Stuck between two things
Philosophy is the battle against the bewitchment of our intelligence by means of our language. PI 109
Reading a lot of Wittgenstein at the moment. A moral from the Philosophical Investigations:
Many problems come from our wanting to treat something as something it is not. For Wittgenstein, this was treating the meaning of words as something in some special realm, or treating thoughts as mental objects to which only I have access.
The solution is to look at how we use words and what actually goes on and figure out from that how to treat things. Starting with an idea of what something is and then forcing the thing into that idea only leads to problems.
The same basic problem is faced with the incursion of the scientific attitude into non-scientific areas of language.

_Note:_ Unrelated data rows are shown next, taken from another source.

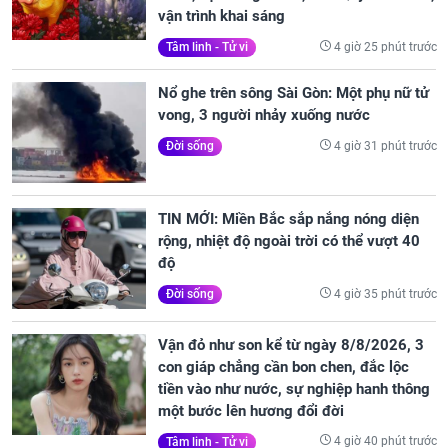
vận trình khai sáng
4 giờ 25 phút trước
Tâm linh - Tử vi
Nổ ghe trên sông Sài Gòn: Một phụ nữ tử
vong, 3 người nhảy xuống nước
4 giờ 31 phút trước
Đời sống
TIN MỚI: Miền Bắc sắp nắng nóng diện
rộng, nhiệt độ ngoài trời có thể vượt 40
độ
4 giờ 35 phút trước
Đời sống
Vận đỏ như son kể từ ngày 8/8/2026, 3
con giáp chẳng cần bon chen, đắc lộc
tiền vào như nước, sự nghiệp hanh thông
một bước lên hương đổi đời
4 giờ 40 phút trước
Tâm linh - Tử vi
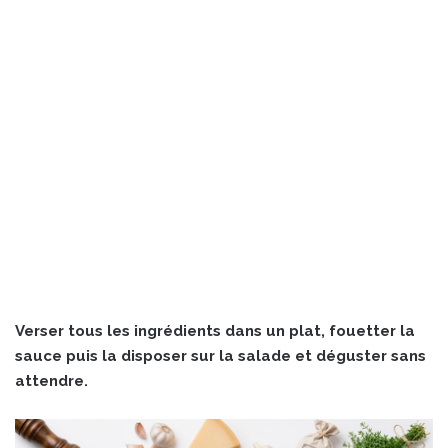
Verser tous les ingrédients dans un plat, fouetter la
sauce puis la disposer sur la salade et déguster sans
attendre.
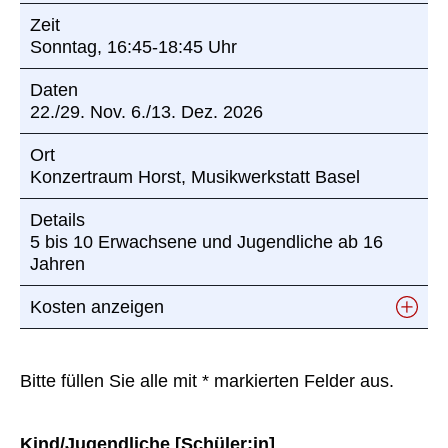
Zeit
Sonntag, 16:45-18:45 Uhr
Daten
22./29. Nov. 6./13. Dez. 2026
Ort
Konzertraum Horst, Musikwerkstatt Basel
Details
5 bis 10 Erwachsene und Jugendliche ab 16
Jahren
Kosten anzeigen
CHF 220 / 4 Lektionen à 100 Min.
Bitte füllen Sie alle mit * markierten Felder aus.
Kind/Jugendliche [Schüler:in]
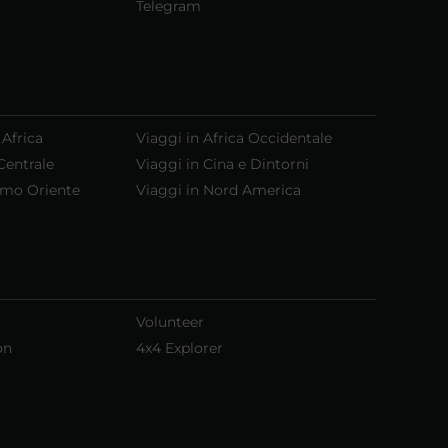
Telegram
 Africa
Viaggi in Africa Occidentale
Centrale
Viaggi in Cina e Dintorni
emo Oriente
Viaggi in Nord America
Volunteer
on
4x4 Explorer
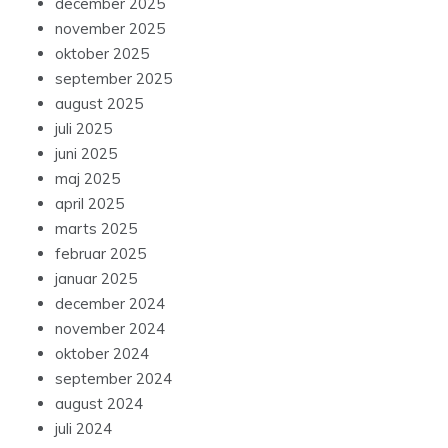
december 2025
november 2025
oktober 2025
september 2025
august 2025
juli 2025
juni 2025
maj 2025
april 2025
marts 2025
februar 2025
januar 2025
december 2024
november 2024
oktober 2024
september 2024
august 2024
juli 2024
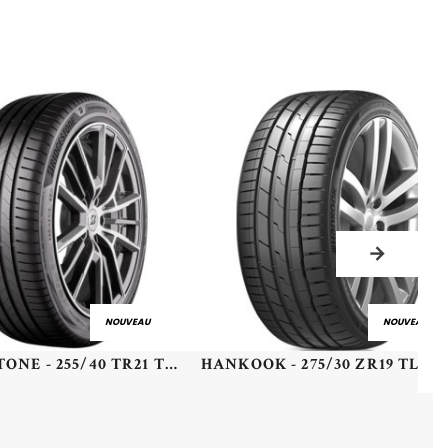
NOUVEAU
NOUVEAU
BRIDGESTONE - 255/40 TR21 TL 102T BR TURANZA 6 (+) R0 SLT - 2554021 - AAA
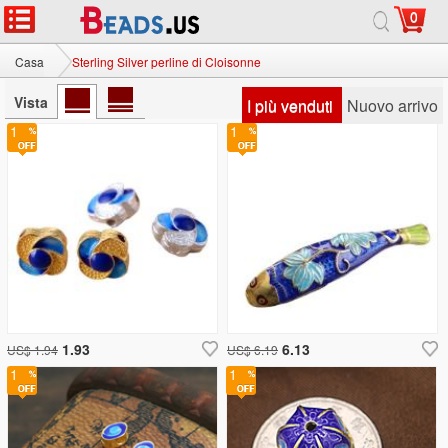
0
Casa
Sterling Silver perline di Cloisonne
Vista
I più venduti
Nuovo arrivo
1
1
1.93
6.13
US$ 1.94
US$ 6.19
1
1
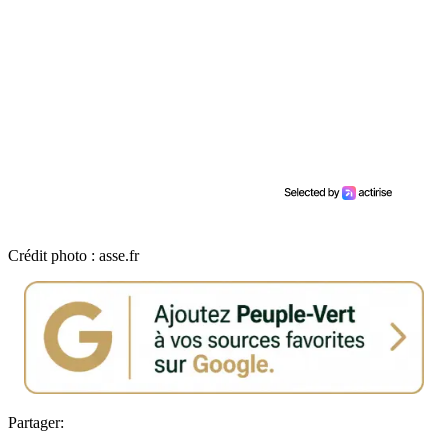
Crédit photo : asse.fr
Partager:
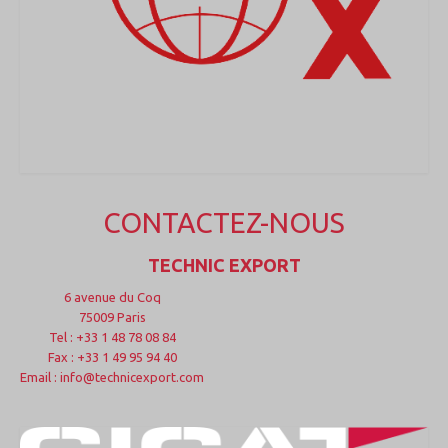
CONTACTEZ-NOUS
TECHNIC EXPORT
6 avenue du Coq
75009 Paris
Tel : +33 1 48 78 08 84
Fax : +33 1 49 95 94 40
Email : info@technicexport.com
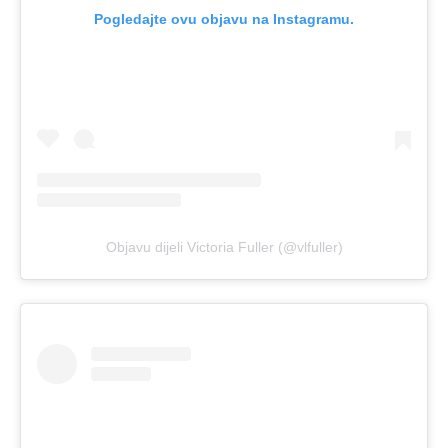
Pogledajte ovu objavu na Instagramu.
Objavu dijeli Victoria Fuller (@vlfuller)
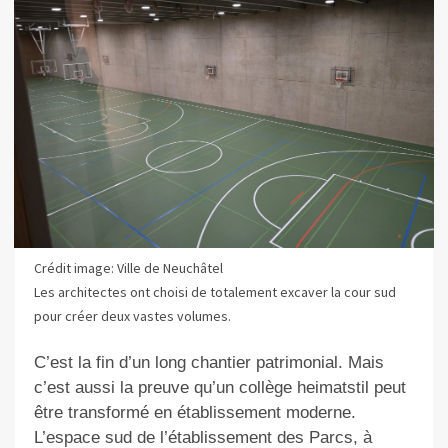
Crédit image: Ville de Neuchâtel
Les architectes ont choisi de totalement excaver la cour sud
pour créer deux vastes volumes.
C’est la fin d’un long chantier patrimonial. Mais
c’est aussi la preuve qu’un collège heimatstil peut
être transformé en établissement moderne.
L’espace sud de l’établissement des Parcs, à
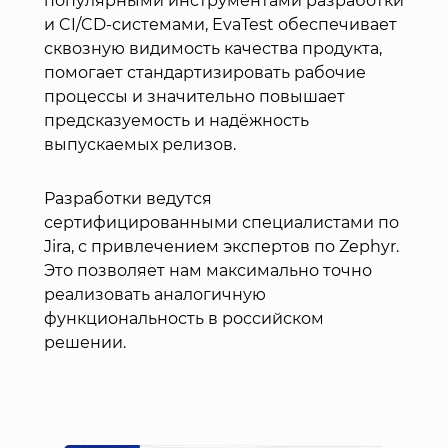
популярными инструментами разработки
и CI/CD-системами, EvaTest обеспечивает
сквозную видимость качества продукта,
помогает стандартизировать рабочие
процессы и значительно повышает
предсказуемость и надёжность
выпускаемых релизов.
Разработки ведутся
сертифицированными специалистами по
Jira, с привлечением экспертов по Zephyr.
Это позволяет нам максимально точно
реализовать аналогичную
функциональность в российском
решении.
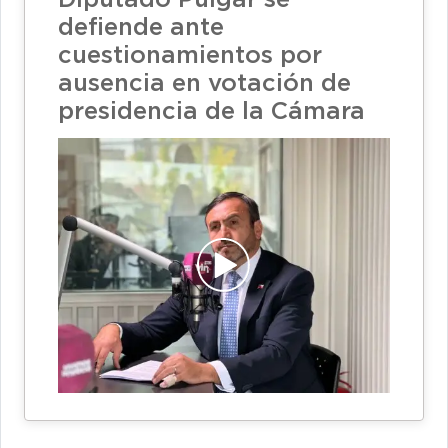
Diputado Pulgar se
defiende ante
cuestionamientos por
ausencia en votación de
presidencia de la Cámara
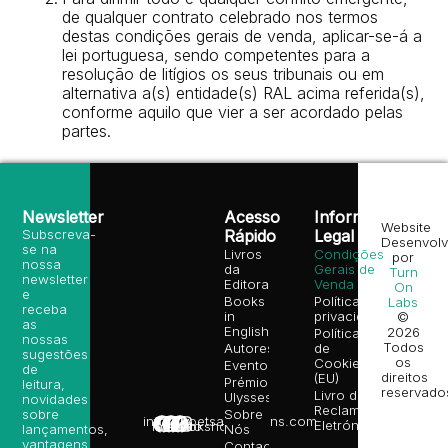
de qualquer contrato celebrado nos termos
destas condições gerais de venda, aplicar-se-á a
lei portuguesa, sendo competentes para a
resolução de litígios os seus tribunais ou em
alternativa a(s) entidade(s) RAL acima referida(s),
conforme aquilo que vier a ser acordado pelas
partes.
Newsletter
Acesso
Informação
Website
Subscreva-
Rápido
Legal
Desenvolv
se na
Livros
Condições
por
nossa
da
Gerais de
Turn
newsletter
Editora
Venda
On
e
Books
Política de
Labs
receba
in
privacidade
©
as
English
2026
Política
nossas
Todos
Autores
de
sugestões
os
Cookies
Eventos
de
direitos
(EU)
Prémio
leitura,
reservado
Livro de
Ulysses
novidades
Reclamações
sobre
Sobre
info@poetsandragons.com
Eletrónico
Infantil
Adulto
Bookshop
lançamentos,
Nós
vantagens
Contactos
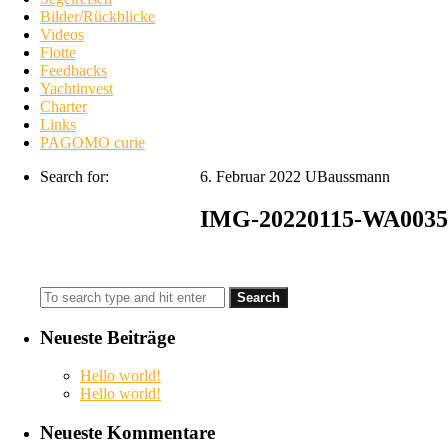
Bilder/Rückblicke
Videos
Flotte
Feedbacks
Yachtinvest
Charter
Links
PAGOMO curie
Search for:
6. Februar 2022
UBaussmann
IMG-20220115-WA0035
Neueste Beiträge
Hello world!
Hello world!
Neueste Kommentare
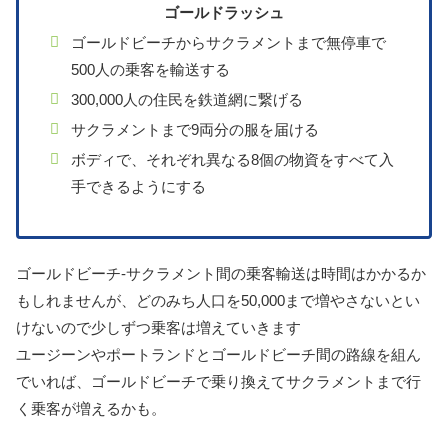
ゴールドラッシュ
ゴールドビーチからサクラメントまで無停車で
500人の乗客を輸送する
300,000人の住民を鉄道網に繋げる
サクラメントまで9両分の服を届ける
ボディで、それぞれ異なる8個の物資をすべて入
手できるようにする
ゴールドビーチ-サクラメント間の乗客輸送は時間はかかるか
もしれませんが、どのみち人口を50,000まで増やさないとい
けないので少しずつ乗客は増えていきます
ユージーンやポートランドとゴールドビーチ間の路線を組ん
でいれば、ゴールドビーチで乗り換えてサクラメントまで行
く乗客が増えるかも。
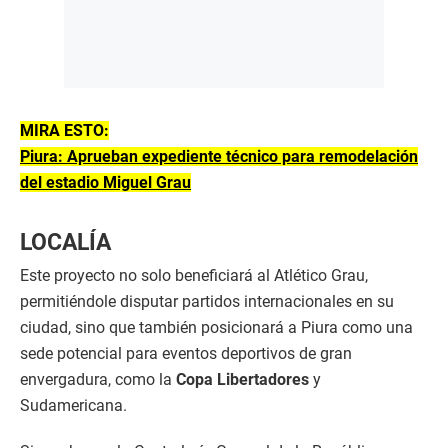
MIRA ESTO:
Piura: Aprueban expediente técnico para remodelación
del estadio Miguel Grau
LOCALÍA
Este proyecto no solo beneficiará al Atlético Grau,
permitiéndole disputar partidos internacionales en su
ciudad, sino que también posicionará a Piura como una
sede potencial para eventos deportivos de gran
envergadura, como la
Copa Libertadores
y
Sudamericana.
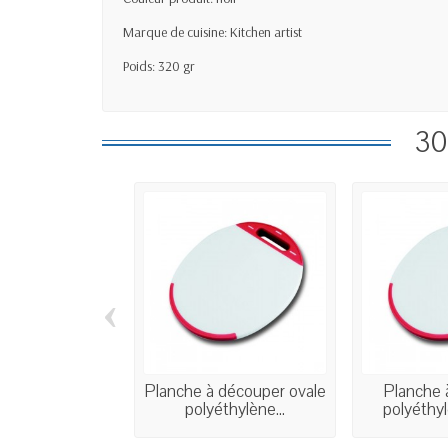
Marque de cuisine: Kitchen artist
Poids: 320 gr
30
‹
Planche à découper ovale
Planche 
polyéthylène...
polyéthyl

We want to treat depression as a medical problem, with an entirely biological explanation, but this makes the fact that we often “catch” depression from events in our life seem quite odd – (“queer” in Wittgenstein’s terms).
We want to treat religion as making factual claims about the universe, but this makes the fact that people are converted to a religion and not just educated about it seem odd.
We want to believe that our experience takes place in the brain, but that makes the shared world we live in an odd place.
We want there to be a firm separation between subjective and objective so that we can put everything on the objective side in a bag marked truth and discard everything else as lightweight. But when we look at the world we find it much harder to fit things into the bag. What, for example, is money? Without our “subjective” acceptance of its value, the objective marks on paper or gold atoms are literally worthless.
I haven’t really understood it yet, but I think I’m on the right track.